▶ **WHAT THE EXERCISE ASKS**: Go through the data below and copy each line that includes "prePORT".

___ DATA TO PROCESS ___

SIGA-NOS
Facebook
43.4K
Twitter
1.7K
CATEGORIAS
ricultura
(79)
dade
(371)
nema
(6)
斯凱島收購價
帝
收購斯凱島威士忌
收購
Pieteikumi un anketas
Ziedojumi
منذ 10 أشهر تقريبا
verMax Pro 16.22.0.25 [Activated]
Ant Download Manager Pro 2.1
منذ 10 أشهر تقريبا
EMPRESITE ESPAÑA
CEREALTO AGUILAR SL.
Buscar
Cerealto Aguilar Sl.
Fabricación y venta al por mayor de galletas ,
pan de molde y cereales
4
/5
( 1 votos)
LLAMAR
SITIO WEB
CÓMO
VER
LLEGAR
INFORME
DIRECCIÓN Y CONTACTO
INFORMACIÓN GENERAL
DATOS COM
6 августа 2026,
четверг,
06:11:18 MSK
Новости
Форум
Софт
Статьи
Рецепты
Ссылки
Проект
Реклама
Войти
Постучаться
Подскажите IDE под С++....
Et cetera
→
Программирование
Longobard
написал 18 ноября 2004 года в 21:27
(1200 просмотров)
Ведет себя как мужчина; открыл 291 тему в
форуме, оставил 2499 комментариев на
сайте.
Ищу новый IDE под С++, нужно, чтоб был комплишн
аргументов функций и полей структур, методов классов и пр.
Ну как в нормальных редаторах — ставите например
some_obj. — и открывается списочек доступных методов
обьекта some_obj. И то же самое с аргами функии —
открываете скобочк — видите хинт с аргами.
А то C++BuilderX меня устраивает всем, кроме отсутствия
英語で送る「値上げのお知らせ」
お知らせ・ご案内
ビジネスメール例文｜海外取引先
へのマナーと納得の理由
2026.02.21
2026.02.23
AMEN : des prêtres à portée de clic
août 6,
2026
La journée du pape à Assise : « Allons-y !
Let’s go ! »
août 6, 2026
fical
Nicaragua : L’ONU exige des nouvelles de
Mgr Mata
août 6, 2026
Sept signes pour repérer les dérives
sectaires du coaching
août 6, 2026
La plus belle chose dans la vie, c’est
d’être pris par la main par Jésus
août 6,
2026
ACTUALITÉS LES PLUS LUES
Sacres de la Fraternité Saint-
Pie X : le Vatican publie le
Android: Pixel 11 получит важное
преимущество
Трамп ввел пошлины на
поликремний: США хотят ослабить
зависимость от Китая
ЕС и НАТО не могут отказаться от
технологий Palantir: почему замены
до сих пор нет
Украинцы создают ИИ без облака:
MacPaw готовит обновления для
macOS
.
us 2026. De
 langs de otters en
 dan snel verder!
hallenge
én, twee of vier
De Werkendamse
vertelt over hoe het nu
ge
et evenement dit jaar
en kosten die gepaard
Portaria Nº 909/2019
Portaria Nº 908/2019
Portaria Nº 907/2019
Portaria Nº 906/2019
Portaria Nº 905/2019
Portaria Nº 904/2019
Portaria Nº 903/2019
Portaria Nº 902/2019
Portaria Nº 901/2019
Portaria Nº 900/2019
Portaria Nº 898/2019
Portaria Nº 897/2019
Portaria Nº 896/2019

___
___ DATA TO PROCESS ___

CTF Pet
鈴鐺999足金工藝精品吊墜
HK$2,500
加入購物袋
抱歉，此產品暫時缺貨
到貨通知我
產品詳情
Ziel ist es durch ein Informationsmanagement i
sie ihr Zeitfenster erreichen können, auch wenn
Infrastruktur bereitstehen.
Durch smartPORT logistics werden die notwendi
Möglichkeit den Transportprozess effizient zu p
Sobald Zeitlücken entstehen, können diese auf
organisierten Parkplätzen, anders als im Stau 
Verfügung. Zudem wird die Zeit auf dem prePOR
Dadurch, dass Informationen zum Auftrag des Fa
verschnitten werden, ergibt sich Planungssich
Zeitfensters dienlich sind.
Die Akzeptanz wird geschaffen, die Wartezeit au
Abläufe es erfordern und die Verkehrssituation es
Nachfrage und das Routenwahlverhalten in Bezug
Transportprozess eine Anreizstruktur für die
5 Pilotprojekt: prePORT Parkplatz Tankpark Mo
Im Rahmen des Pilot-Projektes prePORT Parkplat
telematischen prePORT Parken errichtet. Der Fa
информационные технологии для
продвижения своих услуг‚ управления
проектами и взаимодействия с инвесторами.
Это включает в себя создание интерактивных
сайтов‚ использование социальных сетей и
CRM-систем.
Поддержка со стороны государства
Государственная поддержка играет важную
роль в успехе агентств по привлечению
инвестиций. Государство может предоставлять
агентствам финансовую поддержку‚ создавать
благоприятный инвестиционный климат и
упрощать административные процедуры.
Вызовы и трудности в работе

___

▶ **PROBLEM SOLUTION**:
5 Pilotprojekt: prePORT Parkplatz Tankpark Mo
Im Rahmen des Pilot-Projektes prePORT Parkplat
telematischen prePORT Parken errichtet. Der Fa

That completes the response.